◆ **Exercise details**: Retype the listing exactly, with no images.

◆ **Record set**:
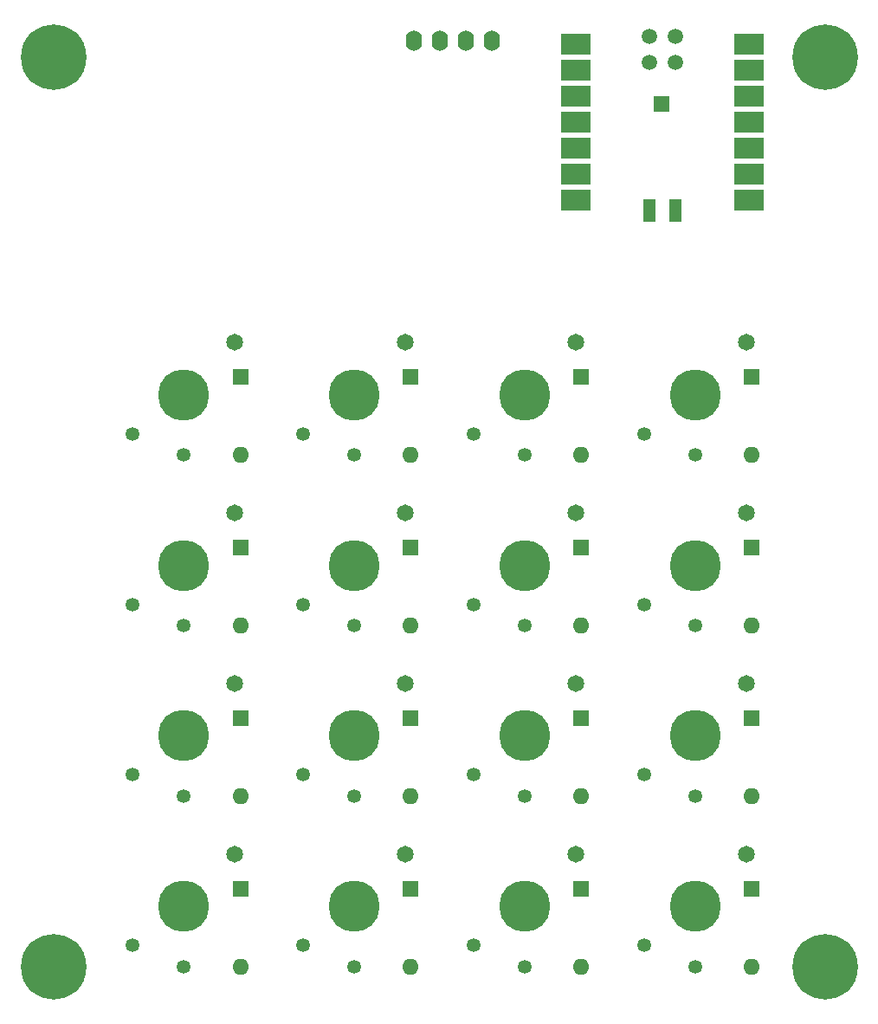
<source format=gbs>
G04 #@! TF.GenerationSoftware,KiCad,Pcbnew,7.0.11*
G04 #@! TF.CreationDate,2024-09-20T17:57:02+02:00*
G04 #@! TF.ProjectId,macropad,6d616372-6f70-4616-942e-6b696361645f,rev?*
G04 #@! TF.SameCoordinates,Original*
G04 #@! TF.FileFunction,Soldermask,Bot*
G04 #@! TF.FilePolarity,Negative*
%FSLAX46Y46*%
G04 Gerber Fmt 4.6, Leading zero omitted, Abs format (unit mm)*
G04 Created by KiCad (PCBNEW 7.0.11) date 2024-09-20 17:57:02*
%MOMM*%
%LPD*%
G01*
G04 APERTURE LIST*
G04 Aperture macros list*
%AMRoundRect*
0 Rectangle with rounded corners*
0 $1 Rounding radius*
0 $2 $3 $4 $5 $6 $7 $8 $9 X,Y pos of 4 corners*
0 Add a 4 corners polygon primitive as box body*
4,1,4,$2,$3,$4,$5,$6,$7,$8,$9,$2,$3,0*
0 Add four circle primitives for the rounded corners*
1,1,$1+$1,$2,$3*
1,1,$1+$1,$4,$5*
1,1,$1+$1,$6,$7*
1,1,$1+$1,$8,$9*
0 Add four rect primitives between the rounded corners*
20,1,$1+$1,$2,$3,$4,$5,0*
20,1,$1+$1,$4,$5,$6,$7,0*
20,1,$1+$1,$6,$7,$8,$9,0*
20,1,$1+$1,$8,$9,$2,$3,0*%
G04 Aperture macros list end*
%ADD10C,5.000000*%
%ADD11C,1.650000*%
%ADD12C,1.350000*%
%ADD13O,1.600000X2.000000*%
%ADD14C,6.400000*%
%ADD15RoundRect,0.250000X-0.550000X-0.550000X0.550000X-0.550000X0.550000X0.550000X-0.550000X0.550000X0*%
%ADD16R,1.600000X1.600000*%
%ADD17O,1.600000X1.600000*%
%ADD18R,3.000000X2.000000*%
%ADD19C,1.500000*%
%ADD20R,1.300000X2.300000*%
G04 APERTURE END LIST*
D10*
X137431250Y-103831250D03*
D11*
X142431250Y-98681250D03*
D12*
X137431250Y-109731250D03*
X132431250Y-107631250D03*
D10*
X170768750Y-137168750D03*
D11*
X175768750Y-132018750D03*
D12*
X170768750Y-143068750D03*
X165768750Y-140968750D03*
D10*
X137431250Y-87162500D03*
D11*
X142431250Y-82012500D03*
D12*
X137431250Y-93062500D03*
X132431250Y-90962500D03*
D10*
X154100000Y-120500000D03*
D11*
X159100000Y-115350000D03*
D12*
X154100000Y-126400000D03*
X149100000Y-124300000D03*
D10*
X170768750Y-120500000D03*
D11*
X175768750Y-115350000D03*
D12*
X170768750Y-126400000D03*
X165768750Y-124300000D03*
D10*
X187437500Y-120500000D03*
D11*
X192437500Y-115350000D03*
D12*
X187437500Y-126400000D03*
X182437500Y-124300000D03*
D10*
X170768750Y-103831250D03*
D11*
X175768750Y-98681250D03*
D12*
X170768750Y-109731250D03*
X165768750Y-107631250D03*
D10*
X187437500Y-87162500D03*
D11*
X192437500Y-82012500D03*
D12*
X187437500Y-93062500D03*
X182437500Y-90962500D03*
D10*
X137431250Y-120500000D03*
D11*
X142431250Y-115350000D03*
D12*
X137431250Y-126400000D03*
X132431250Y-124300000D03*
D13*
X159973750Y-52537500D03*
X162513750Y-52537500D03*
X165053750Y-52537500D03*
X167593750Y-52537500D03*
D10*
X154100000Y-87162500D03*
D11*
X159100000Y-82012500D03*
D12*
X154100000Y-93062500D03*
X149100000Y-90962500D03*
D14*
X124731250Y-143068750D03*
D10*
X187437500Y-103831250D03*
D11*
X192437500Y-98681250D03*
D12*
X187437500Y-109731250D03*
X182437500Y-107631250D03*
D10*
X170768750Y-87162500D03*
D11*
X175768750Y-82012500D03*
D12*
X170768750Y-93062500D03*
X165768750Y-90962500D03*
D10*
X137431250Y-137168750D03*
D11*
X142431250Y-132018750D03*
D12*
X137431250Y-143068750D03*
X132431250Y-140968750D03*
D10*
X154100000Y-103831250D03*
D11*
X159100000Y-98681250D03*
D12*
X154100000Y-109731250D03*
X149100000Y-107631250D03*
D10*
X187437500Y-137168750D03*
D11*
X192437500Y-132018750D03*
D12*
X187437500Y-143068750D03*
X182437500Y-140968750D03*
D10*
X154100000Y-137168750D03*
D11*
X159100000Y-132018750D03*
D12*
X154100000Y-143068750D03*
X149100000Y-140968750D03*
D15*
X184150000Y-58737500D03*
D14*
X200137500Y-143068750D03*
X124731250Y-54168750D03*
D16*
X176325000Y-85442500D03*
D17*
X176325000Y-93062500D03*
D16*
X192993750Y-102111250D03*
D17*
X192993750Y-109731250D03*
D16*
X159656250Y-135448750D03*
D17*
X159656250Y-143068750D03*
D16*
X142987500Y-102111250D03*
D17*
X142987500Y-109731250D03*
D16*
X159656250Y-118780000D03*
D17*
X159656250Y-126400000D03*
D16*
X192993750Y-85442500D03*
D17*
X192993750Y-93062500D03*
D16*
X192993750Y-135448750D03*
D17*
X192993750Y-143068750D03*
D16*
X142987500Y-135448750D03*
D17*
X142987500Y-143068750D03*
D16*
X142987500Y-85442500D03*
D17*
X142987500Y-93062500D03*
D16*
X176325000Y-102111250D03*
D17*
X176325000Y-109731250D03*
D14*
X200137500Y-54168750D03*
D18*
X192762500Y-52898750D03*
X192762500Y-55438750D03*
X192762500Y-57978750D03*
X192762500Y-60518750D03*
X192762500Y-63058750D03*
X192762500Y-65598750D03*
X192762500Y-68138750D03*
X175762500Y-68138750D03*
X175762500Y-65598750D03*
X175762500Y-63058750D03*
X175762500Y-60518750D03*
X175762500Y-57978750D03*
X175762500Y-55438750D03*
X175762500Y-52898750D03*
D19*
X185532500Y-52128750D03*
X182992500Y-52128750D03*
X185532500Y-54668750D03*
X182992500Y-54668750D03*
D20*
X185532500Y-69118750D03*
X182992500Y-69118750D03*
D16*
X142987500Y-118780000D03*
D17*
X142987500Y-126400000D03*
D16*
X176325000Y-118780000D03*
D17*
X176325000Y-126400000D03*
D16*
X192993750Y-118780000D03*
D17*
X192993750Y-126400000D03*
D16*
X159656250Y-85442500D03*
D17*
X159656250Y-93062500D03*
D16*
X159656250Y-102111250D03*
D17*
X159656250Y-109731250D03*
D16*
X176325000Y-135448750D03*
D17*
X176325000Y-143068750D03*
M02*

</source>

◆ **Completed task**:
<source format=gbs>
G04 #@! TF.GenerationSoftware,KiCad,Pcbnew,7.0.11*
G04 #@! TF.CreationDate,2024-09-20T17:57:02+02:00*
G04 #@! TF.ProjectId,macropad,6d616372-6f70-4616-942e-6b696361645f,rev?*
G04 #@! TF.SameCoordinates,Original*
G04 #@! TF.FileFunction,Soldermask,Bot*
G04 #@! TF.FilePolarity,Negative*
%FSLAX46Y46*%
G04 Gerber Fmt 4.6, Leading zero omitted, Abs format (unit mm)*
G04 Created by KiCad (PCBNEW 7.0.11) date 2024-09-20 17:57:02*
%MOMM*%
%LPD*%
G01*
G04 APERTURE LIST*
G04 Aperture macros list*
%AMRoundRect*
0 Rectangle with rounded corners*
0 $1 Rounding radius*
0 $2 $3 $4 $5 $6 $7 $8 $9 X,Y pos of 4 corners*
0 Add a 4 corners polygon primitive as box body*
4,1,4,$2,$3,$4,$5,$6,$7,$8,$9,$2,$3,0*
0 Add four circle primitives for the rounded corners*
1,1,$1+$1,$2,$3*
1,1,$1+$1,$4,$5*
1,1,$1+$1,$6,$7*
1,1,$1+$1,$8,$9*
0 Add four rect primitives between the rounded corners*
20,1,$1+$1,$2,$3,$4,$5,0*
20,1,$1+$1,$4,$5,$6,$7,0*
20,1,$1+$1,$6,$7,$8,$9,0*
20,1,$1+$1,$8,$9,$2,$3,0*%
G04 Aperture macros list end*
%ADD10C,5.000000*%
%ADD11C,1.650000*%
%ADD12C,1.350000*%
%ADD13O,1.600000X2.000000*%
%ADD14C,6.400000*%
%ADD15RoundRect,0.250000X-0.550000X-0.550000X0.550000X-0.550000X0.550000X0.550000X-0.550000X0.550000X0*%
%ADD16R,1.600000X1.600000*%
%ADD17O,1.600000X1.600000*%
%ADD18R,3.000000X2.000000*%
%ADD19C,1.500000*%
%ADD20R,1.300000X2.300000*%
G04 APERTURE END LIST*
D10*
X137431250Y-103831250D03*
D11*
X142431250Y-98681250D03*
D12*
X137431250Y-109731250D03*
X132431250Y-107631250D03*
D10*
X170768750Y-137168750D03*
D11*
X175768750Y-132018750D03*
D12*
X170768750Y-143068750D03*
X165768750Y-140968750D03*
D10*
X137431250Y-87162500D03*
D11*
X142431250Y-82012500D03*
D12*
X137431250Y-93062500D03*
X132431250Y-90962500D03*
D10*
X154100000Y-120500000D03*
D11*
X159100000Y-115350000D03*
D12*
X154100000Y-126400000D03*
X149100000Y-124300000D03*
D10*
X170768750Y-120500000D03*
D11*
X175768750Y-115350000D03*
D12*
X170768750Y-126400000D03*
X165768750Y-124300000D03*
D10*
X187437500Y-120500000D03*
D11*
X192437500Y-115350000D03*
D12*
X187437500Y-126400000D03*
X182437500Y-124300000D03*
D10*
X170768750Y-103831250D03*
D11*
X175768750Y-98681250D03*
D12*
X170768750Y-109731250D03*
X165768750Y-107631250D03*
D10*
X187437500Y-87162500D03*
D11*
X192437500Y-82012500D03*
D12*
X187437500Y-93062500D03*
X182437500Y-90962500D03*
D10*
X137431250Y-120500000D03*
D11*
X142431250Y-115350000D03*
D12*
X137431250Y-126400000D03*
X132431250Y-124300000D03*
D13*
X159973750Y-52537500D03*
X162513750Y-52537500D03*
X165053750Y-52537500D03*
X167593750Y-52537500D03*
D10*
X154100000Y-87162500D03*
D11*
X159100000Y-82012500D03*
D12*
X154100000Y-93062500D03*
X149100000Y-90962500D03*
D14*
X124731250Y-143068750D03*
D10*
X187437500Y-103831250D03*
D11*
X192437500Y-98681250D03*
D12*
X187437500Y-109731250D03*
X182437500Y-107631250D03*
D10*
X170768750Y-87162500D03*
D11*
X175768750Y-82012500D03*
D12*
X170768750Y-93062500D03*
X165768750Y-90962500D03*
D10*
X137431250Y-137168750D03*
D11*
X142431250Y-132018750D03*
D12*
X137431250Y-143068750D03*
X132431250Y-140968750D03*
D10*
X154100000Y-103831250D03*
D11*
X159100000Y-98681250D03*
D12*
X154100000Y-109731250D03*
X149100000Y-107631250D03*
D10*
X187437500Y-137168750D03*
D11*
X192437500Y-132018750D03*
D12*
X187437500Y-143068750D03*
X182437500Y-140968750D03*
D10*
X154100000Y-137168750D03*
D11*
X159100000Y-132018750D03*
D12*
X154100000Y-143068750D03*
X149100000Y-140968750D03*
D15*
X184150000Y-58737500D03*
D14*
X200137500Y-143068750D03*
X124731250Y-54168750D03*
D16*
X176325000Y-85442500D03*
D17*
X176325000Y-93062500D03*
D16*
X192993750Y-102111250D03*
D17*
X192993750Y-109731250D03*
D16*
X159656250Y-135448750D03*
D17*
X159656250Y-143068750D03*
D16*
X142987500Y-102111250D03*
D17*
X142987500Y-109731250D03*
D16*
X159656250Y-118780000D03*
D17*
X159656250Y-126400000D03*
D16*
X192993750Y-85442500D03*
D17*
X192993750Y-93062500D03*
D16*
X192993750Y-135448750D03*
D17*
X192993750Y-143068750D03*
D16*
X142987500Y-135448750D03*
D17*
X142987500Y-143068750D03*
D16*
X142987500Y-85442500D03*
D17*
X142987500Y-93062500D03*
D16*
X176325000Y-102111250D03*
D17*
X176325000Y-109731250D03*
D14*
X200137500Y-54168750D03*
D18*
X192762500Y-52898750D03*
X192762500Y-55438750D03*
X192762500Y-57978750D03*
X192762500Y-60518750D03*
X192762500Y-63058750D03*
X192762500Y-65598750D03*
X192762500Y-68138750D03*
X175762500Y-68138750D03*
X175762500Y-65598750D03*
X175762500Y-63058750D03*
X175762500Y-60518750D03*
X175762500Y-57978750D03*
X175762500Y-55438750D03*
X175762500Y-52898750D03*
D19*
X185532500Y-52128750D03*
X182992500Y-52128750D03*
X185532500Y-54668750D03*
X182992500Y-54668750D03*
D20*
X185532500Y-69118750D03*
X182992500Y-69118750D03*
D16*
X142987500Y-118780000D03*
D17*
X142987500Y-126400000D03*
D16*
X176325000Y-118780000D03*
D17*
X176325000Y-126400000D03*
D16*
X192993750Y-118780000D03*
D17*
X192993750Y-126400000D03*
D16*
X159656250Y-85442500D03*
D17*
X159656250Y-93062500D03*
D16*
X159656250Y-102111250D03*
D17*
X159656250Y-109731250D03*
D16*
X176325000Y-135448750D03*
D17*
X176325000Y-143068750D03*
M02*

</source>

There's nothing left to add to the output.